Cette convention du mélodrame est aussi la dénonciation d’une forme d’abrutissement, conséquence à des schémas de pensées et des références socio-culturelles trop confortables. Sur ce canevas, Paul Vecchiali donne libre cours à une fantaisie rose amère, mêlée d’un goût pour la provocation et une passion fanatique du cinéma, parfois trop appuyée dans ses références. Son grand défaut est de croire son cinéma populaire. Les réactions en salle vont à l’inverse de ses souhaits, puisque les spectateurs s’esquivent un à un.


 

Cette attitude s’explique en partie par une publicité mensongère, mais aussi par des afféteries et un système référentiel perceptible uniquement par les cinéphiles. On sent Paul Vecchiali tiraillé entre la simplicité et une démarche intello, d’où un hiatus et une incompréhension qui risque de lui nuire longtemps. Ce serait dommage car il fait partie de ces cinéastes attachants et talentueux qui se moquent des modes et de la démagogie pour parler de leurs croyances, de leur vision du monde et de sa représentation artistique.

Alain Caron
Jeune Cinéma n°174, mai 1986

1. La Dérobade de Daniel Duval (1979), d’après le roman homonyme de Jeanne Cordelier, un témoignage sur la prostitution, publié en 1976.

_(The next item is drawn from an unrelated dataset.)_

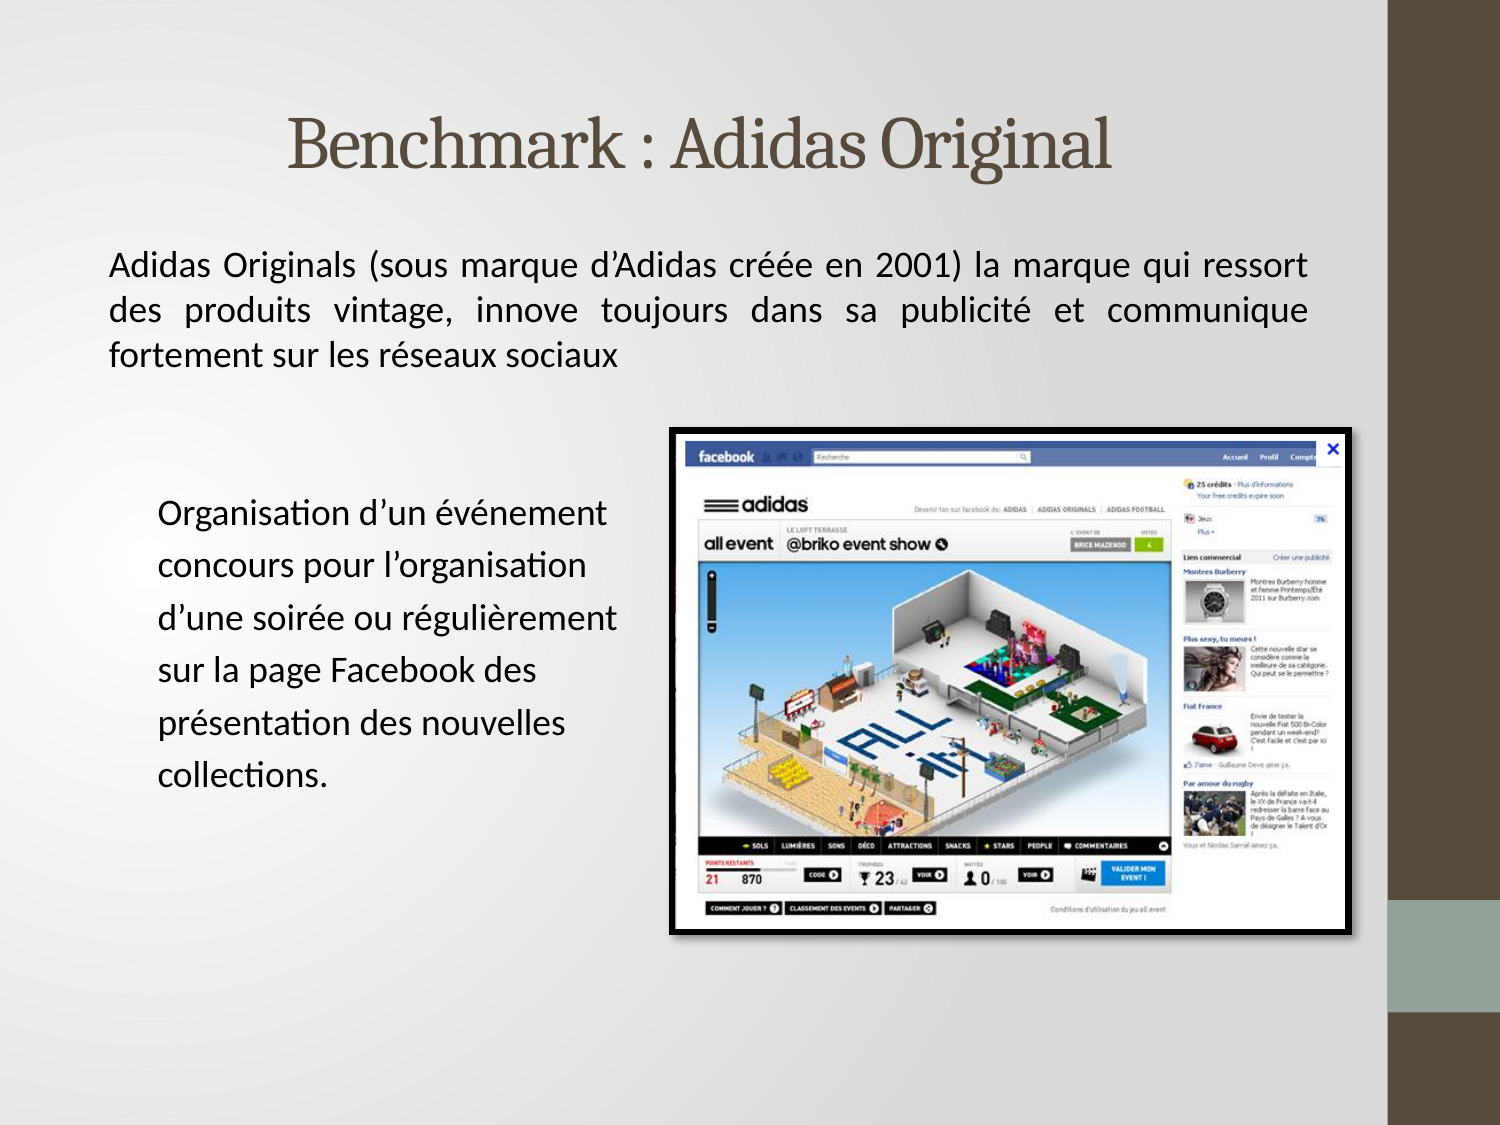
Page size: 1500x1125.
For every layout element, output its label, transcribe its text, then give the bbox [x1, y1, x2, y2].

picture [674, 433, 1346, 929]
title Benchmark : Adidas Original [75, 45, 1325, 232]
list Adidas Originals (sous marque d’Adidas créée en 2001) la marque qui ressort des produits vintage, innove toujours dans sa publicité et communique fortement sur les réseaux sociaux Organisation d’un événement concours pour l’organisation d’une soirée ou régulièrement sur la page Facebook des présentation des nouvelles collections. [75, 232, 1325, 1050]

Rosa la rose, fille publique. Réal, sc : Paul Vecchiali ; ph : Georges Strouvé & Renato Berta ; mont : P.V., Franck Mathieu, Liza Strouvé ; mu : Roland Vincent ; cost : Nathalie Cercuel & Antoinette Dimanche. Int : Marianne Basler, Jean Sorel, Pierre Cosso, Catherine Lachens, Marie-Claude Treilhou, Jacques Nolot, Noël Simsolo, Évelyne Buyle, Jean Bollery, Pierre Oudrey, Heinz Schwarzinger, Laurent Lévy (France, 1985, 92 mn).